A couple of months back, we discussed how so many great bands have ended up with some pretty bad singers in them, usually because they couldn't find a decent lead singer around when they started or they started off playing a wildly different style and eventually took a detour that forced their front person to start crooning.
This time we'd like to take a look at the flipside: bands that are pretty awful but somehow managed to land an awesome singer up front. It's a little bit tougher, because bad singers are often the reason a band sucks, but we've come up with some truly terrible bands whose singers would be so much better fronting just about anyone else.
Marilyn Manson (Marilyn Manson) It really sucks that Marilyn Manson painted himself into such a corner with his Alice Cooper wannabe stuff, because he's really an interesting musician with a lot of great influences behind him. I bet if he was free of trying to live up to his own image he might have attained the sort of post-angst late-career acclaim that his old buddy Trent Reznor has.
Besides all that, though, Manson has always had a great voice, especially for the kind of music he does. It's dark, seductive, scary and intense all at once. Ever the showman, he twists and contorts his delivery in exceptional ways to convey so much in single lines. With so much in his favor, he should have been a favorite of hipsters everywhere, but instead fell prey to commercial interests over artistic integrity. What a shame.

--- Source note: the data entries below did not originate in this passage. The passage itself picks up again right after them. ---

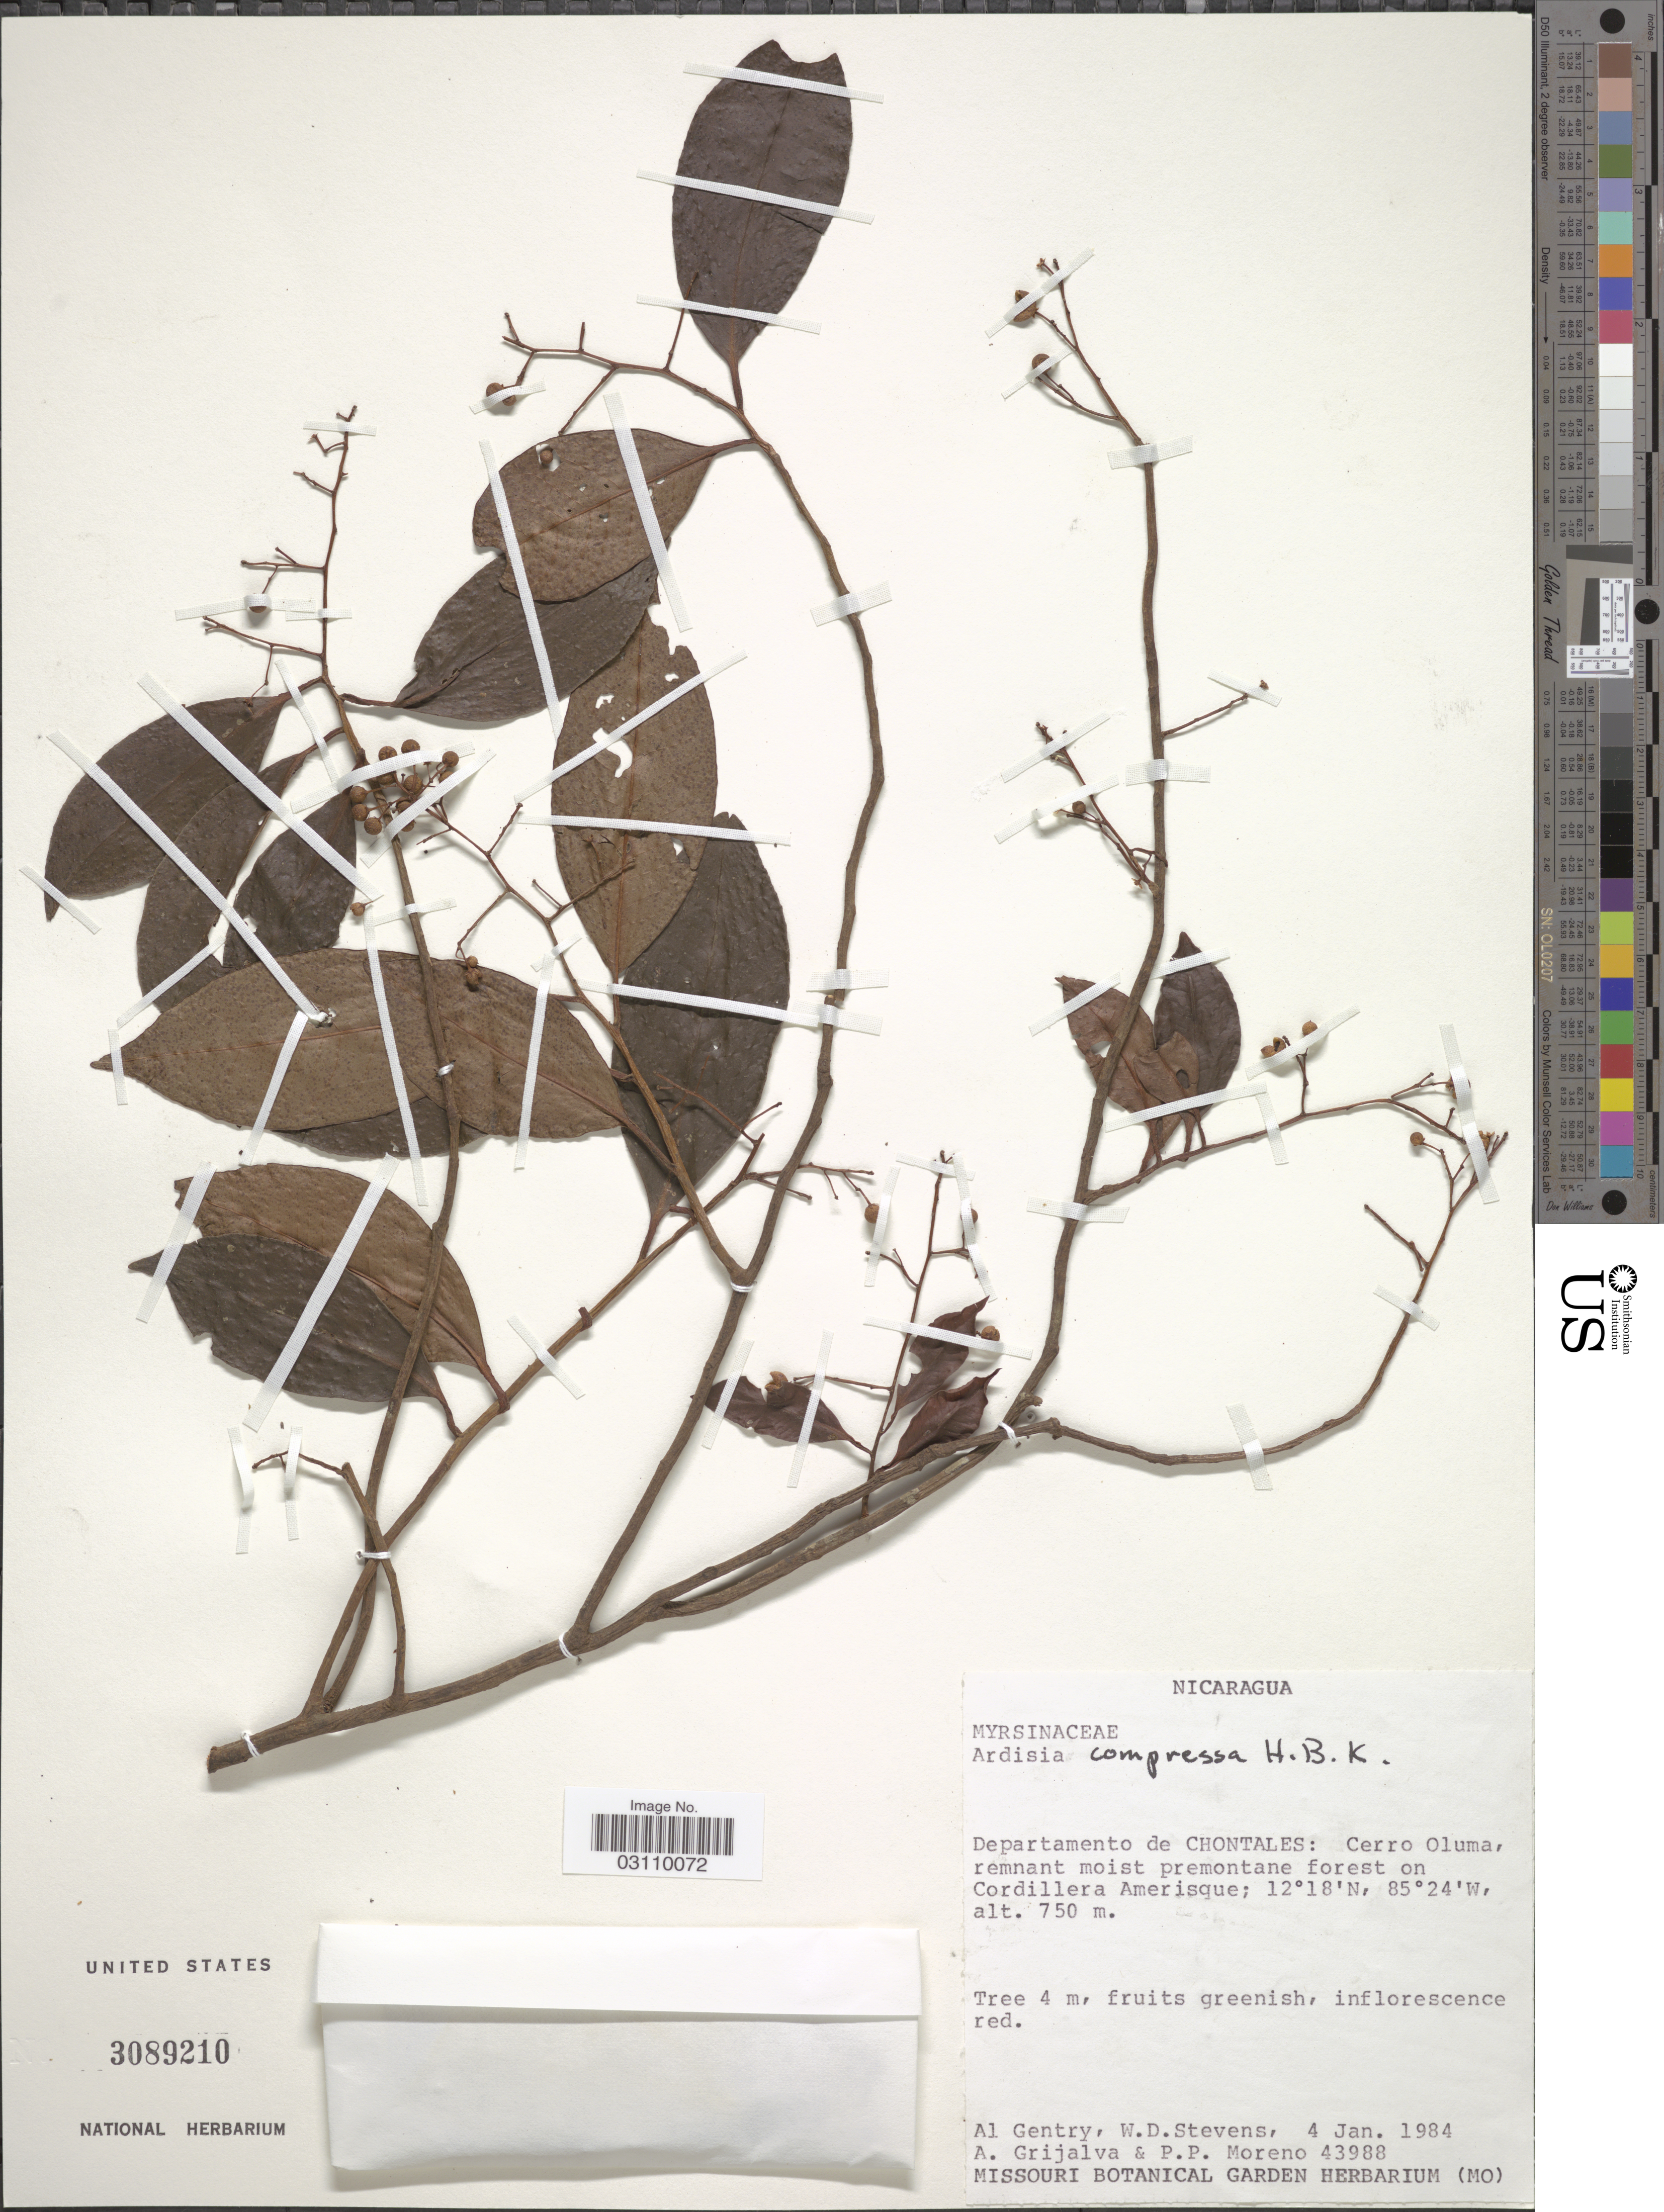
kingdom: Plantae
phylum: Tracheophyta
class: Magnoliopsida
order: Ericales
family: Primulaceae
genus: Ardisia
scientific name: Ardisia compressa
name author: Kunth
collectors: A. H. Gentry, W. D. Stevens, A. Grijalva & P. Moreno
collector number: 43988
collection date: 1984-01-04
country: Nicaragua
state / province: Chontales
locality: Departamento de Chontales: Cerro Oluma, remnant moist premontane forest on Cordillera Amerisque.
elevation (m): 750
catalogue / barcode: US 3089210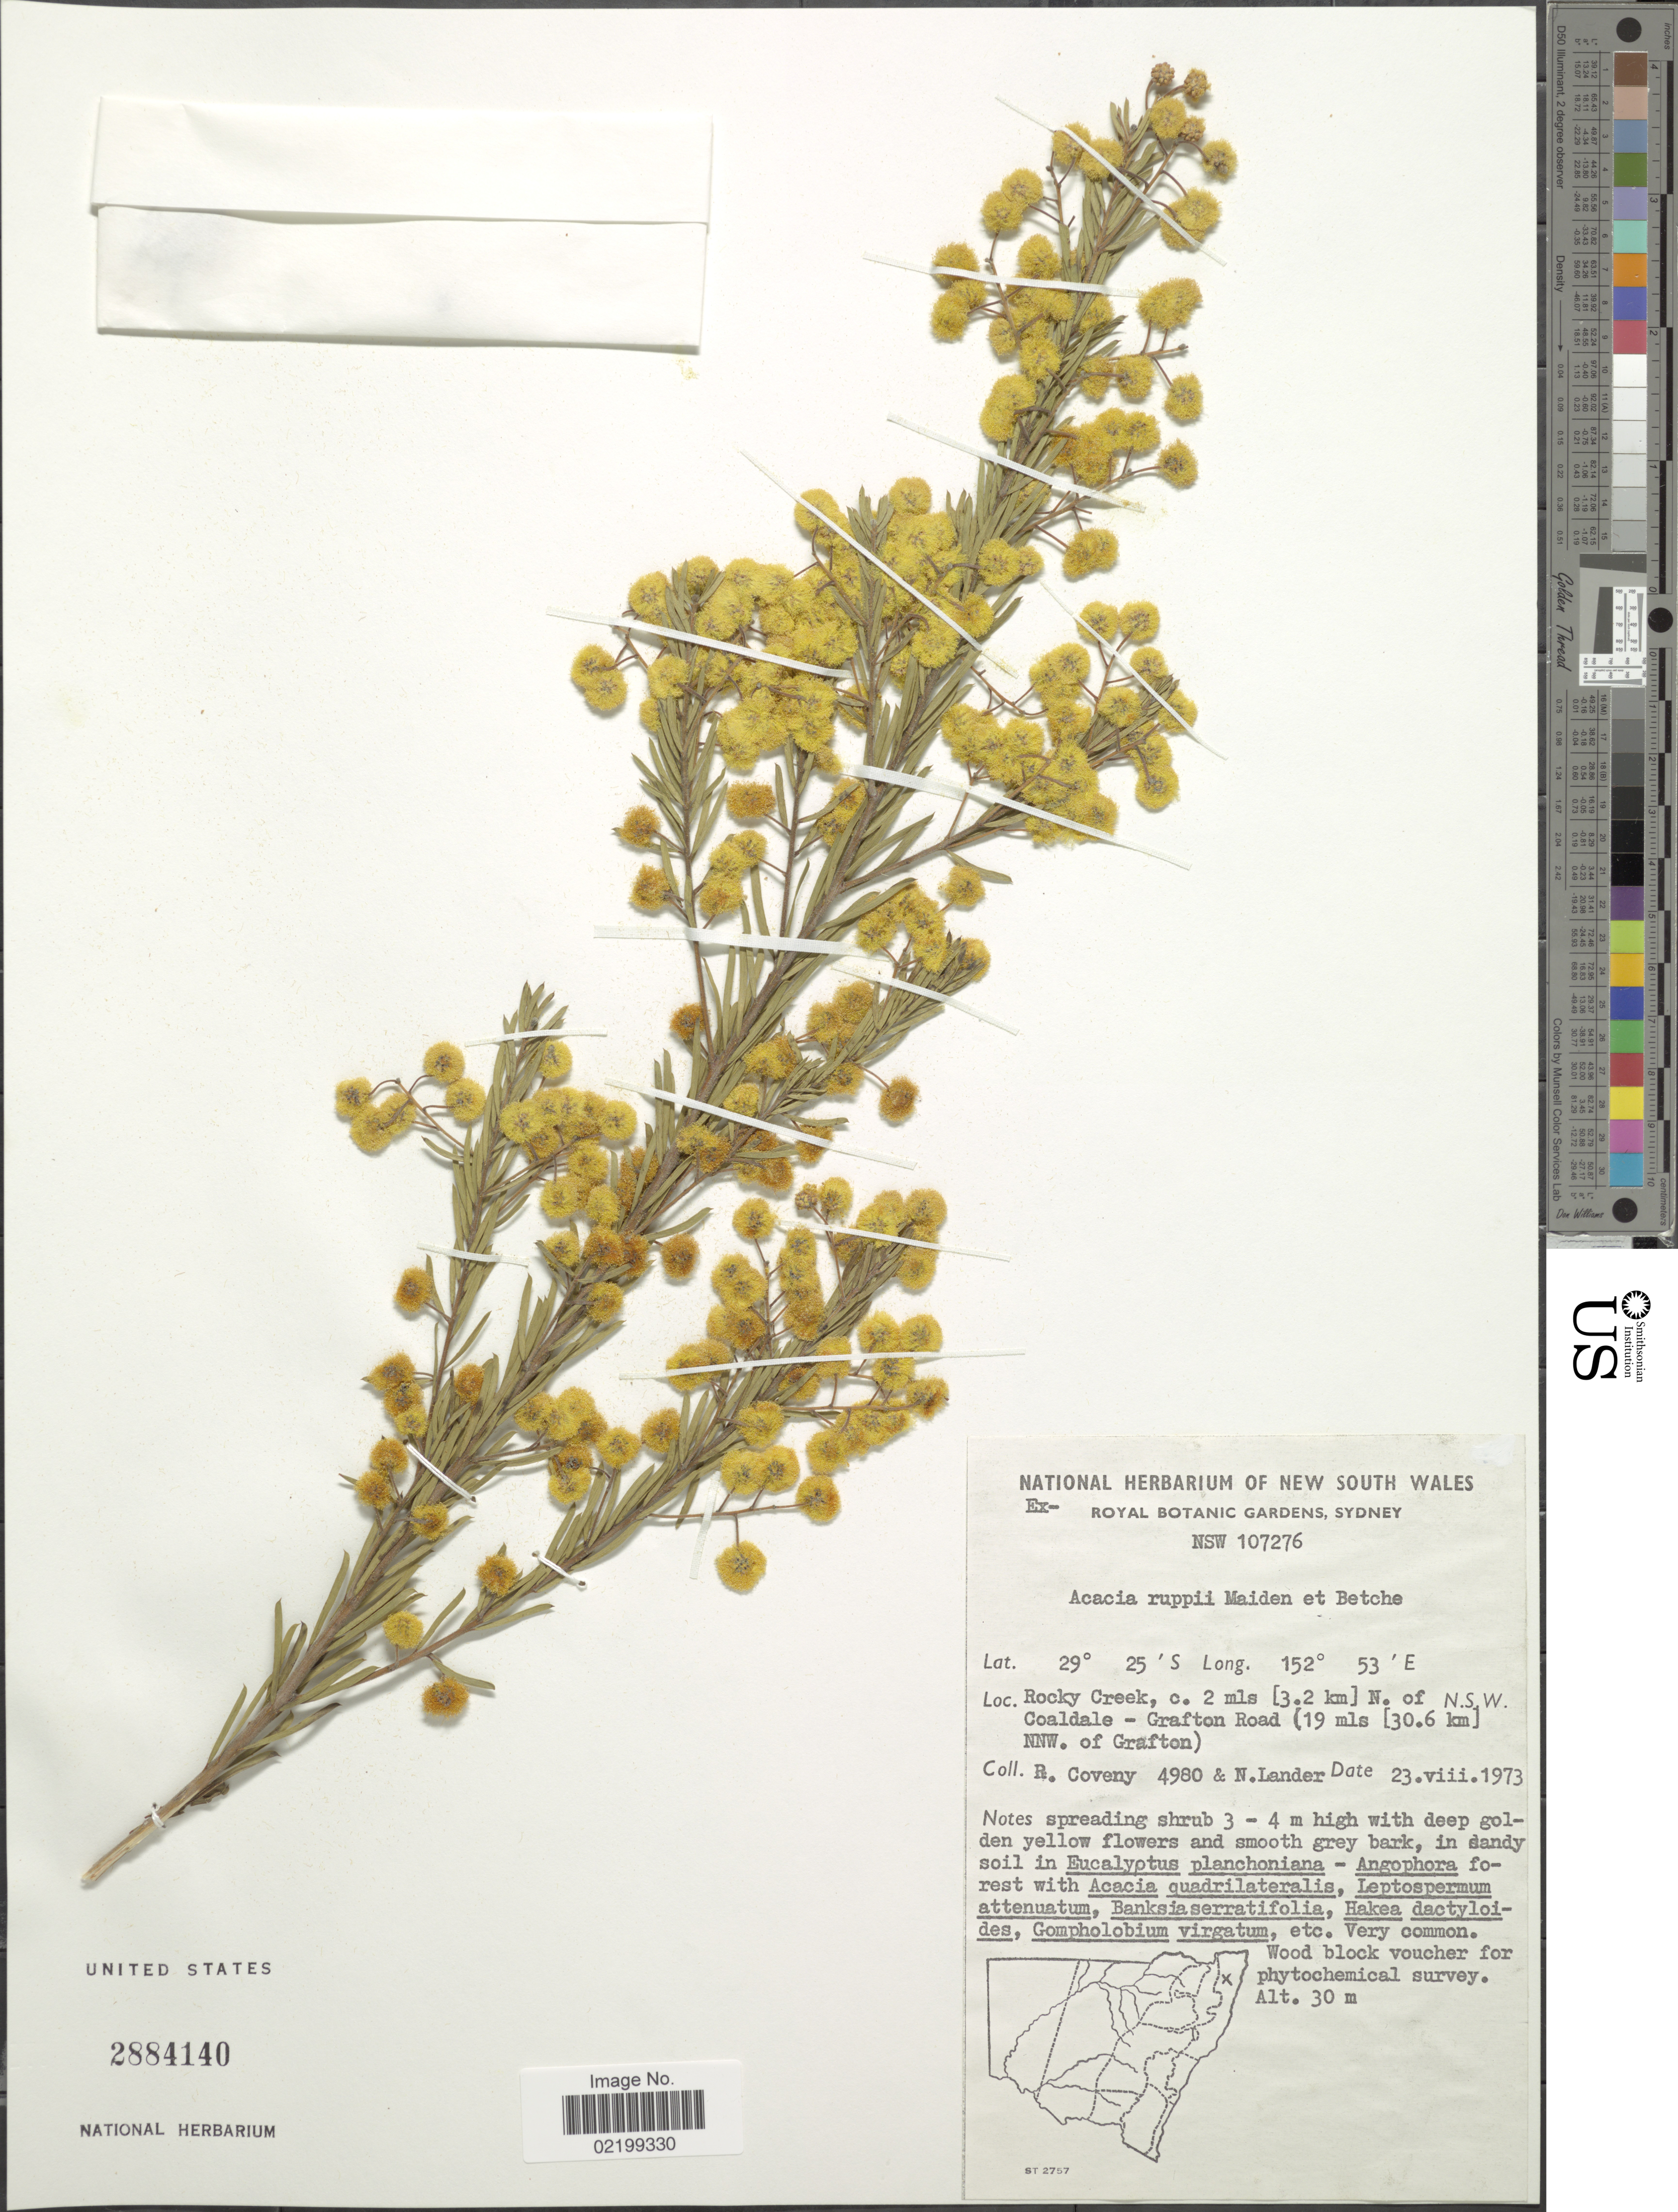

Justin Vernon (Bon Iver) Here's the thing, Justin Vernon is just a boring songwriter. There's nothing interesting that he puts into his music. It's all airy, spacey bullshit folk that cleverly appeals to log cabin hipsters while missing out on anything that made folk an appealing style of music in the '60s. Go listen to Bill Callahan if you want to hear some good modern folk music.
He does have a great voice for singing pop hooks though. Check him out on Kanye West's records. He's brilliant there. I couldn't believe how much I enjoyed what he did to "I'm In It," "Monster," and "Lost in the Woods," the latter of which hilariously samples one of his exceedingly boring tracks and makes it good through the power of Yeezus. I would not mind if he just quit doing music on his own and lent his talents to singing Kanye's hooks full-time.
Hayley Williams (Paramore) Now carving out a niche for herself as a pop star singing the hooks for rap songs as well as the front woman for teen-emo-pop-punk rockers Paramore, Hayley Williams has proved her chops as a singer. No more questions on that. The problem is her choice of music; Paramore is such a waste of her talents.
Far be it from us to discourage someone from singing in a punk-rock band, but Paramore is about as punk as 2 percent milk. The most punk thing they've ever done is butchering an At the Drive-In song at their live shows. Frankly, Williams has already shown us she could be a great pop songstress, and we'd love to hear what she could produce under that guise. Unfortunately, she's stuck in a terrible band, like this generation's Amy Lee. It's a shame.
List continues on the next page.
Jon Bon Jovi (Bon Jovi) This is more on ol' Jonny himself, more than it is on his band. When the band is named after you and you write most of the songs, you're certainly to blame for your own suckage. That being said, it's a shame that JBJ is such a horrible songwriter, because he's actually a great singer.
We've heard him blow notes as of late, but back in the '80s the guy could really belt one out. He had a nice range and a terrific edge to his growls that could have improved just about any rock band of the era. He just happened to lend his talents to his own shitty one. I'd love to have heard him sing for a band where he didn't have any creative input outside maybe the lyrics.
Sammy Hagar (Van Halen) You have to feel for Sammy Hagar. Everyone wants to blame him for the Van Hagar debacle when, quite frankly, he was the only thing making that band work at that point. Eddie Van Halen was increasingly self-destructive both as a human being and as a songwriter throughout that entire era, drinking himself into stupors and writing horrible '80s ballads on his keyboard.
But Sammy Hagar was there to pick up the pieces and belt out each one of those cheesy songs with such dedication and commitment that you might really believe that "love walks in just like an alien." That's the thing: Sammy Hagar was actually a great singer and a fantastic front man trapped in an increasingly shitty band.